WHAT YOU WILL DO:
1 > From the article about the Bon Iver stage show, extract the passage from "Revisiting Bon Iver’s" up to and including "this young millenium." word for word.
2 > Put the lines of the listing from the line with "Analyze this satellite" up to and including the line with "river: (396, 329)" into a Markdown table with the columns Row and Listing line, leaving out any blank lines.

::: EXCERPTED PASSAGE :::

Revisiting Bon Iver’s For Emma, Forever Ago. With a Bear.
This my excavation
In 2006, musician Justin Vernon left North Carolina after two breakups: with his band and longtime girlfriend. Broke, heartbroken, he drove back to his home state of Wisconsin and spent a cold autumn and winter in his father’s hunting cabin. There he cut wood, drank, and wrote and recorded one of the finest, most emotionally moving, rawly authentic albums of this young millenium.
That’s the story.
It’s one that playwright Doug Williams and director Maura Krause wanted to explore and flip over. “We’re both music obsessives, and the story behind Bon Iver’s first album is a modern music legend,” says Williams. “But there are larger questions about the ‘broken male genius’ that feel really primed to be pushed back upon right now.”
These questions get a outlandish treatment in the pair’s world premiere Fringe Festival show, Bon Iver Fights A Bear, which opens tomorrow. “We figured, if we’re really trying to tell this story in the most outrageous way possible, we gotta have this talking bear narrate it and sort of call bullshit on the mythology of the whole thing,” says Williams.
“We want to explore the ways in which we romanticize the story of the white-male-genius-type that retreats to the woods to get over his heartbreak,” adds performer Emily Schuman, who plays Bon Iver, hipster beard and all. (The moniker was taken from French for “happy winter,” a repeated greeting in cult TV show Northern Exposure.) “Really, he was just a 24-year-old kid who was trying to figure himself out but ended up doing something incredibly honest.”
So many foreign worlds, so relatively fucked
It’s been ten years since the major label issue of For Emma, Forever Ago. The cultural backdrop of its release reminds us how long ago that was: After self-printing 500 CDs, Vernon saw the record gain momentum on the back of plays on MySpace and a celebratory review on Pitchfork. CDs. MySpace. Pitchfork. Even the recent past is a foreign country.

::: SUPPLIED RECORDS :::

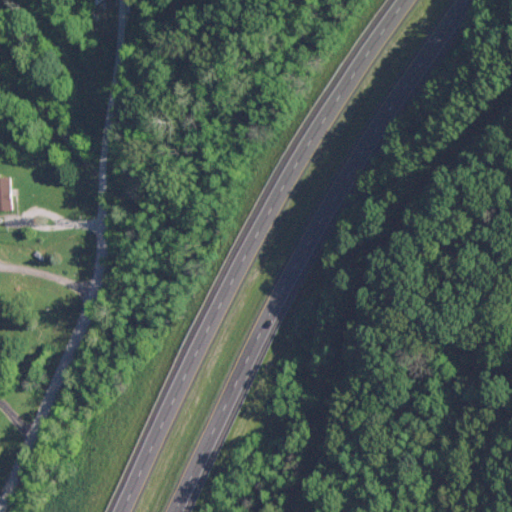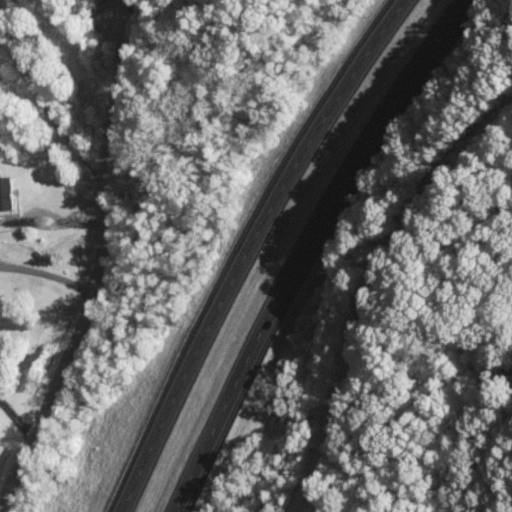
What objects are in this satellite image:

:::
::: SUPPLIED RECORDS :::

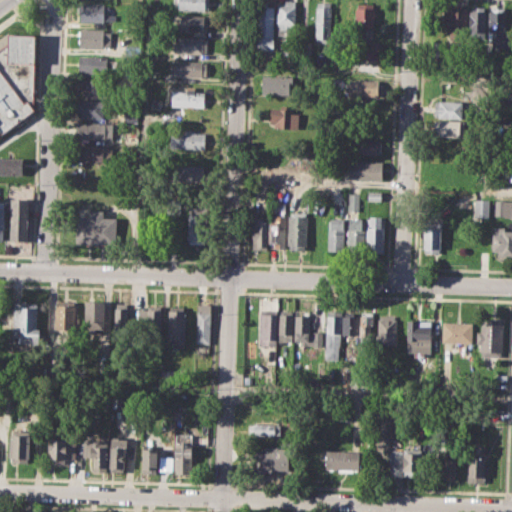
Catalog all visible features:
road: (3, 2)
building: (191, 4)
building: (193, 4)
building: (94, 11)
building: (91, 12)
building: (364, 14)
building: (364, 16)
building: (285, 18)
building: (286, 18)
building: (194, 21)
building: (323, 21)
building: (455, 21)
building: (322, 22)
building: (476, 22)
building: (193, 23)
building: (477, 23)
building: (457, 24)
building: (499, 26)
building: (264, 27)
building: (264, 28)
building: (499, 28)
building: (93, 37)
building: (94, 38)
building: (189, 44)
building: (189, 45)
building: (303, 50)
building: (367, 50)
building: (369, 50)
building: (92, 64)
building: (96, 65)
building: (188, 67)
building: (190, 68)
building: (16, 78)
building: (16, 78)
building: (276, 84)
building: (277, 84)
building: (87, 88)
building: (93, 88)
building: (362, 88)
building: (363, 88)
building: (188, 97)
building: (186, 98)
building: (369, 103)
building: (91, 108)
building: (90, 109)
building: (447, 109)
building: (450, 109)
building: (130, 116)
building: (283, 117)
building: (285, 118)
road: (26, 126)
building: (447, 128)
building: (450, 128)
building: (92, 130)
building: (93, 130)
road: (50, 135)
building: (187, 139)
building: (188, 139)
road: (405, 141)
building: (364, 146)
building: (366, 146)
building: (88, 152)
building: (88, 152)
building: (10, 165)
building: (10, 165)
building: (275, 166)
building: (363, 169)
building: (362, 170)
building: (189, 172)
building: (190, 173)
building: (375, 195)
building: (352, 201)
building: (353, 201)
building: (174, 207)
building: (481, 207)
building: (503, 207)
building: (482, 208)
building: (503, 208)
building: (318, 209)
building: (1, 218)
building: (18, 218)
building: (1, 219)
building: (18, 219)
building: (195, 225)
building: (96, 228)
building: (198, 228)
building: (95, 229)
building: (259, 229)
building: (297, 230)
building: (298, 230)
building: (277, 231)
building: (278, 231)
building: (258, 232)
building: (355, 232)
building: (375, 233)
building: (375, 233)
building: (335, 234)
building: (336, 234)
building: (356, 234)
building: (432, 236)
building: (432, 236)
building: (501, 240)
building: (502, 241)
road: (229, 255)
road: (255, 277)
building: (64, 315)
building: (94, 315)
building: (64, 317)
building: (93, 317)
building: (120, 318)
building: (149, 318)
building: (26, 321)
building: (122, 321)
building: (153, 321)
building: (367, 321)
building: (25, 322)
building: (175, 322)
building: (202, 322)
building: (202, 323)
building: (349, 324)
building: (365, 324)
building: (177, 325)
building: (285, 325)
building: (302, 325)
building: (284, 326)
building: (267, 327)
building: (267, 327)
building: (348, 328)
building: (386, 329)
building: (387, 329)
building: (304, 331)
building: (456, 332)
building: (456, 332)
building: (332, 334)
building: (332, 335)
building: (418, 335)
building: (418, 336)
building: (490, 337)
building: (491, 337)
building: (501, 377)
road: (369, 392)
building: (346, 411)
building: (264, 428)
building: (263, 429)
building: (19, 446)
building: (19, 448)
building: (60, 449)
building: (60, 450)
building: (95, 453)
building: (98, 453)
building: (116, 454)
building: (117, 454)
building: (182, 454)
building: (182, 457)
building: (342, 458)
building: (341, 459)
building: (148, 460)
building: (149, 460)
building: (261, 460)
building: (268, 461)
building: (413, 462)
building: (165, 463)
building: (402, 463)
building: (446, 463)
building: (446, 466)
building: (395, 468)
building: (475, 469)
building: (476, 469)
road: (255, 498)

:::
::: SUPPLIED RECORDS :::

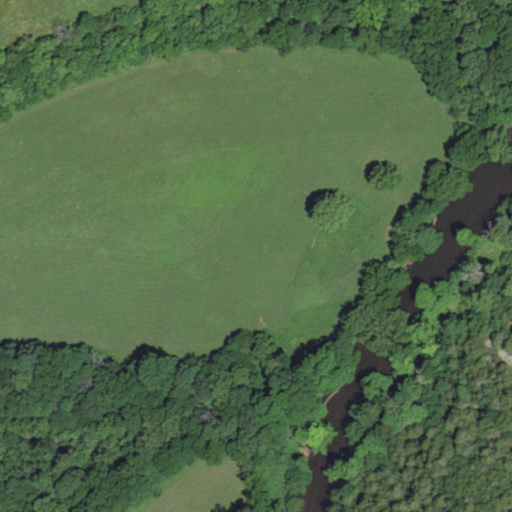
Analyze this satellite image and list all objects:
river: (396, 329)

:::

SOLUTIONS PER TASK:
1 >
Revisiting Bon Iver’s For Emma, Forever Ago. With a Bear.
This my excavation
In 2006, musician Justin Vernon left North Carolina after two breakups: with his band and longtime girlfriend. Broke, heartbroken, he drove back to his home state of Wisconsin and spent a cold autumn and winter in his father’s hunting cabin. There he cut wood, drank, and wrote and recorded one of the finest, most emotionally moving, rawly authentic albums of this young millenium.

2 >
| Row | Listing line |
|---|---|
| 1 | Analyze this satellite image and list all objects: |
| 2 | river: (396, 329) |